BAR HARBOR — For more than the 200 years Maine has been a state, forest products, boatbuilding and wind power have been central to the economy here. That used to mean dimensional lumber for building homes, stores and ships; boatyards building giant schooners; and wind to move the boats.
Now, those same forces are making possible new frontiers in laminated timbers, bio-based polymers derived from wood, 3-D printed boat molds and boats themselves and floating offshore wind turbines, the acclaimed director of a University of Maine research center explained to a rapt Zoom audience of Mount Desert Island residents last Wednesday.
The talk by Habib Dagher, the founding executive director of the University of Maine’s Advanced Structures and Composites Center, was hosted by the Jesup Memorial Library and A Climate to Thrive.

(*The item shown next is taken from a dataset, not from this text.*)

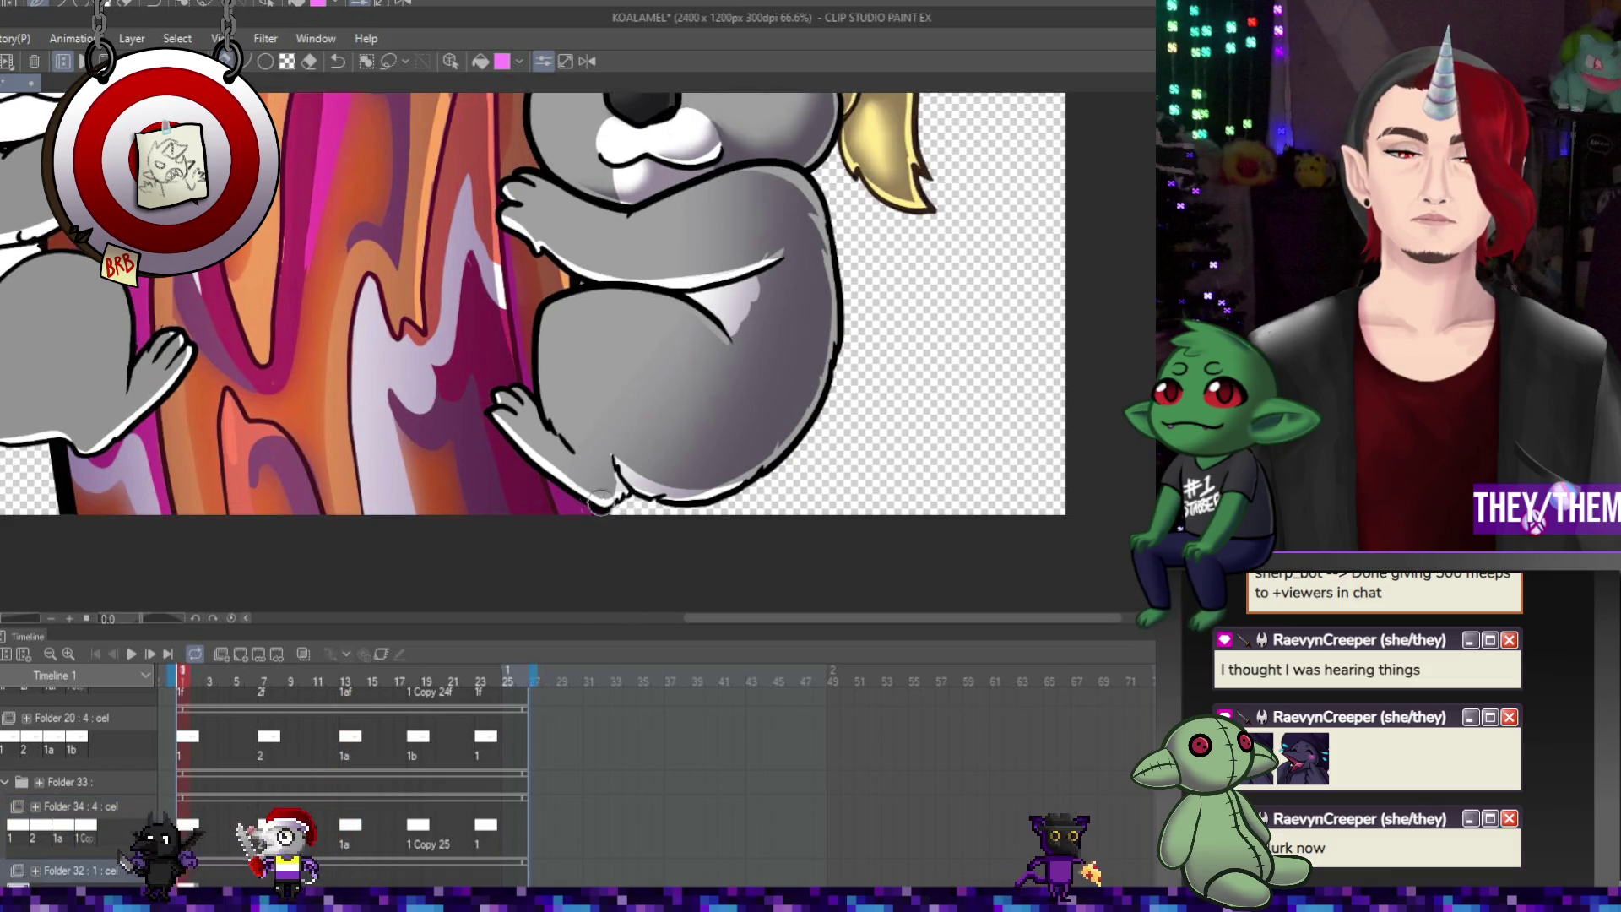
{"action": "left_click", "coordinate": [134, 656]}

In the 25 years since Dagher and a few colleagues founded the UMaine Composites Center, the work there has led to more than 50 patents and 10 spinoff companies. Of the 2,500 students who have been involved in the center’s research, all have graduated with at least one job offer.
The launch last year of the world’s largest 3D-printed boat, a 25-foot, 5,000-pound patrol vessel, got a fair amount of attention, but Dagher described other projects of interest to the boatbuilding industry.
One is the MAKO, a high-speed interceptor vessel for the U.S. Navy Seals. The all-composite hull, the first in the Navy’s fleet, was designed to address the problem of shock loading in the previous aluminum hull — 10-20 G’s (gravity accelerations) as the boat crashed through waves at speeds of over 50 knots.
The MAKO was designed in partnership with Hodgdon Defense Composites is East Boothbay. Its composite sandwich structure, Dagher said, significantly reduces the shock loading.
“The first thing a boatbuilder has to do before building a boat is build a mold for it,” Dagher told the group. The Composites Center began exploring 3D printing molds for parts of boats with a roof for a “limo tender” by Hodgdon Yachts. “Over the next year we’re looking at printing a mold for a whole boat,” Dagher said.
One usually thinks of 3D printers as extruding plastics since wood in its natural state can’t exactly be convinced to change its shape. But the bio-based polymers the center is experimenting with include melted polymers filled with wood fibers and microcellulose (for comparison, nanocellulose is basically sawdust). In 20 years, they hope to be able to 3D print entirely with materials derived from wood.
The offshore wind energy work also has obvious connections to the maritime sector, as the floating concrete “hulls” that support the turbines are like boats, and they’re moored to the seabed.
Elsewhere in the country, Dagher explained, offshore wind turbines are built on solid structures that rest on the seabed. But the Gulf of Maine is so deep that “you can’t build a turbine all the way down to the seabed; it would be way too expensive.”
The mooring system for the offshore floating wind turbines were tested at this W2 wind-wave basin at the center’s ocean engineering lab. The forces recorded by load cells on the one-eighth scale prototype deployed off Castine were very close to what were predicted by the models in the lab.
And as far as tipping over in high winds and waves goes, the researchers could extrapolate from the one-eighth scale model how the full-size turbines will react to proportionally bigger waves. That is, they measured the size of the waves relative to the size of the tower to see what happened to it. In what would, for a full-size tower, be a 500-year storm kicking up 70-foot waves, Dagher said, the tower moved seven degrees off vertical.